━━━━━ Extracted records ━━━━━
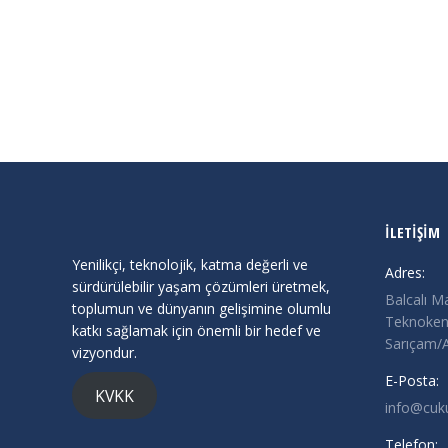
GAMETECH HACKATHON
Duyurular
By
Cukurova Teknokent
Haziran 3, 2024
GameTech HACKATHON Macerasına Hazır mısın? 
İLETİŞİM
Yenilikçi, teknolojik, katma değerli ve
Adres:
sürdürülebilir yaşam çözümleri üretmek,
Balcalı M
toplumun ve dünyanın gelişimine olumlu
Teknokent
katkı sağlamak için önemli bir hedef ve
Sarıçam
vizyondur.
E-Posta:
KVKK
info@cuk
Telefon:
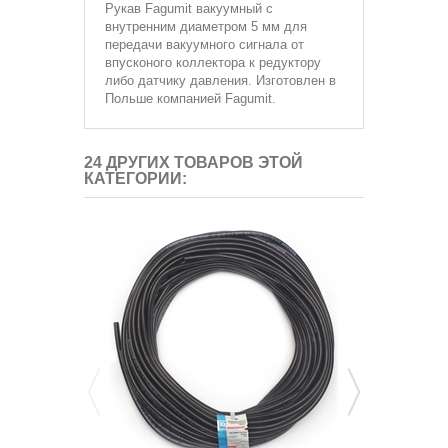
Рукав
Fagumit вакуумный с
внутренним диаметром 5 мм для
передачи вакуумного сигнала от
впусконого коллектора к
редуктору
либо датчику давления. Изготовлен в
Польше компанией Fagumit.
24 ДРУГИХ ТОВАРОВ ЭТОЙ
КАТЕГОРИИ:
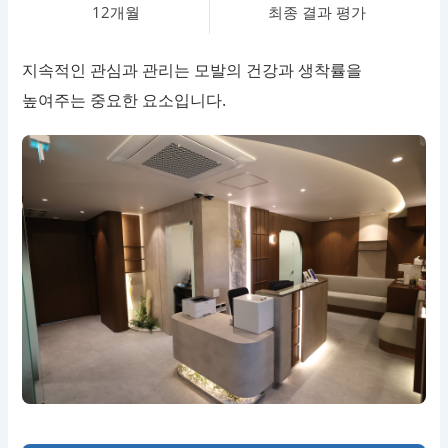
12개월
최종 결과 평가
지속적인 관심과 관리는 모발의 건강과 생착률을
높여주는 중요한 요소입니다.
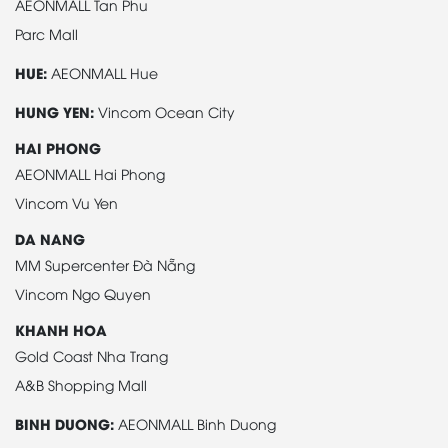
AEONMALL Tan Phu
Parc Mall
HUE:
AEONMALL Hue
HUNG YEN:
Vincom Ocean City
HAI PHONG
AEONMALL Hai Phong
Vincom Vu Yen
DA NANG
MM Supercenter Đà Nẵng
Vincom Ngo Quyen
KHANH HOA
Gold Coast Nha Trang
A&B Shopping Mall
BINH DUONG:
AEONMALL Binh Duong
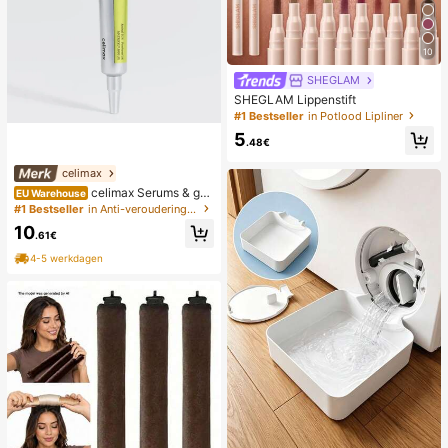
10
SHEGLAM
SHEGLAM Lippenstift
#1 Bestseller
in Potlood Lipliner
5
.48€
celimax
celimax Serums & gez
EU Warehouse
ichtsbehandelingen
#1 Bestseller
in Anti-veroudering Serums & Gezichtsbehandelingen
10
.61€
4-5 werkdagen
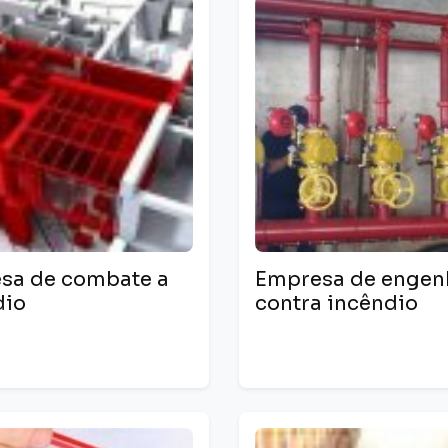
sa de combate a
Empresa de engen
dio
contra incêndio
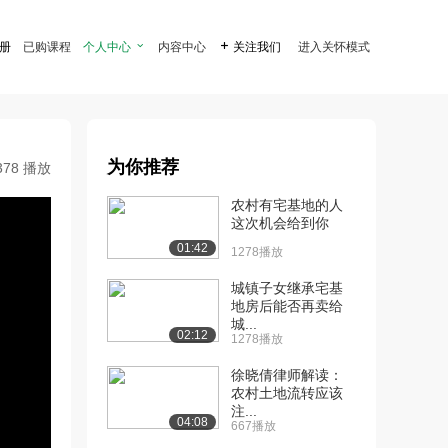
注册
已购课程
个人中心

内容中心

关注我们
进入关怀模式
为你推荐
378 播放
农村有宅基地的人
这次机会给到你
01:42
1278播放
城镇子女继承宅基
地房后能否再卖给
城...
02:12
1278播放
徐晓倩律师解读：
农村土地流转应该
注...
04:08
667播放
━━━━━
Reproduce every line of text from all the records above, without changing anything, and leave out the picture markers.

◆ **Solution**
GAMETECH HACKATHON
Duyurular
By
Cukurova Teknokent
Haziran 3, 2024
GameTech HACKATHON Macerasına Hazır mısın? 
İLETİŞİM
Yenilikçi, teknolojik, katma değerli ve
Adres:
sürdürülebilir yaşam çözümleri üretmek,
Balcalı M
toplumun ve dünyanın gelişimine olumlu
Teknokent
katkı sağlamak için önemli bir hedef ve
Sarıçam
vizyondur.
E-Posta:
KVKK
info@cuk
Telefon:
Рукав
Fagumit вакуумный с
внутренним диаметром 5 мм для
передачи вакуумного сигнала от
впусконого коллектора к
редуктору
либо датчику давления. Изготовлен в
Польше компанией Fagumit.
24 ДРУГИХ ТОВАРОВ ЭТОЙ
КАТЕГОРИИ:
12개월
최종 결과 평가
지속적인 관심과 관리는 모발의 건강과 생착률을
높여주는 중요한 요소입니다.
AEONMALL Tan Phu
Parc Mall
HUE:
AEONMALL Hue
HUNG YEN:
Vincom Ocean City
HAI PHONG
AEONMALL Hai Phong
Vincom Vu Yen
DA NANG
MM Supercenter Đà Nẵng
Vincom Ngo Quyen
KHANH HOA
Gold Coast Nha Trang
A&B Shopping Mall
BINH DUONG:
AEONMALL Binh Duong
10
SHEGLAM
SHEGLAM Lippenstift
#1 Bestseller
in Potlood Lipliner
5
.48€
celimax
celimax Serums & gez
EU Warehouse
ichtsbehandelingen
#1 Bestseller
in Anti-veroudering Serums & Gezichtsbehandelingen
10
.61€
4-5 werkdagen
sa de combate a
Empresa de engen
dio
contra incêndio
注册
已购课程
个人中心

内容中心

关注我们
进入关怀模式
为你推荐
378 播放
农村有宅基地的人
这次机会给到你
01:42
1278播放
城镇子女继承宅基
地房后能否再卖给
城...
02:12
1278播放
徐晓倩律师解读：
农村土地流转应该
注...
04:08
667播放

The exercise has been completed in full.